* **YOUR ASSIGNMENT**: Repeat the records in full. No pictures belong in the copy.

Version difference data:
____
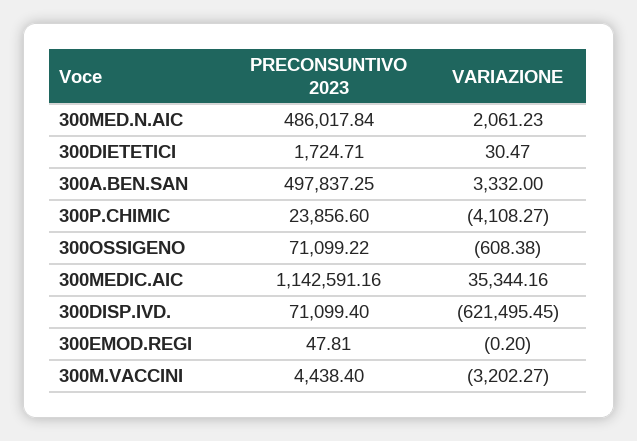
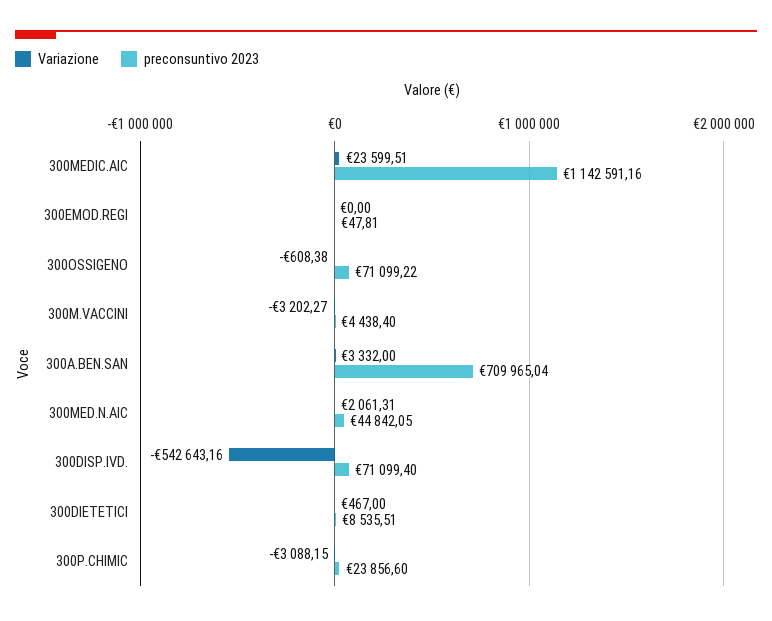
  {
    "PRECONSUNTIVO 2023": {
-     "300MED.N.AIC": 486017.84,
+     "300MED.N.AIC": 44842.05,
-     "300DIETETICI": 1724.71,
+     "300DIETETICI": 8535.51,
-     "300A.BEN.SAN": 497837.25,
+     "300A.BEN.SAN": 709965.04,
      "300P.CHIMIC": 23856.6,
      "300OSSIGENO": 71099.22,
      "300MEDIC.AIC": 1142591.16,
      "300DISP.IVD.": 71099.4,
      "300EMOD.REGI": 47.81,
      "300M.VACCINI": 4438.4
    },
    "VARIAZIONE": {
-     "300MED.N.AIC": 2061.23,
+     "300MED.N.AIC": 2061.31,
-     "300DIETETICI": 30.47,
+     "300DIETETICI": 467,
      "300A.BEN.SAN": 3332,
-     "300P.CHIMIC": -4108.27,
+     "300P.CHIMIC": -3088.15,
      "300OSSIGENO": -608.38,
-     "300MEDIC.AIC": 35344.16,
+     "300MEDIC.AIC": 23599.51,
-     "300DISP.IVD.": -621495.45,
+     "300DISP.IVD.": -542643.16,
-     "300EMOD.REGI": -0.2,
+     "300EMOD.REGI": 0,
      "300M.VACCINI": -3202.27
    }
  }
____
* **SOLUTION TO THIS PROBLEM**:
  {
    "PRECONSUNTIVO 2023": {
-     "300MED.N.AIC": 486017.84,
+     "300MED.N.AIC": 44842.05,
-     "300DIETETICI": 1724.71,
+     "300DIETETICI": 8535.51,
-     "300A.BEN.SAN": 497837.25,
+     "300A.BEN.SAN": 709965.04,
      "300P.CHIMIC": 23856.6,
      "300OSSIGENO": 71099.22,
      "300MEDIC.AIC": 1142591.16,
      "300DISP.IVD.": 71099.4,
      "300EMOD.REGI": 47.81,
      "300M.VACCINI": 4438.4
    },
    "VARIAZIONE": {
-     "300MED.N.AIC": 2061.23,
+     "300MED.N.AIC": 2061.31,
-     "300DIETETICI": 30.47,
+     "300DIETETICI": 467,
      "300A.BEN.SAN": 3332,
-     "300P.CHIMIC": -4108.27,
+     "300P.CHIMIC": -3088.15,
      "300OSSIGENO": -608.38,
-     "300MEDIC.AIC": 35344.16,
+     "300MEDIC.AIC": 23599.51,
-     "300DISP.IVD.": -621495.45,
+     "300DISP.IVD.": -542643.16,
-     "300EMOD.REGI": -0.2,
+     "300EMOD.REGI": 0,
      "300M.VACCINI": -3202.27
    }
  }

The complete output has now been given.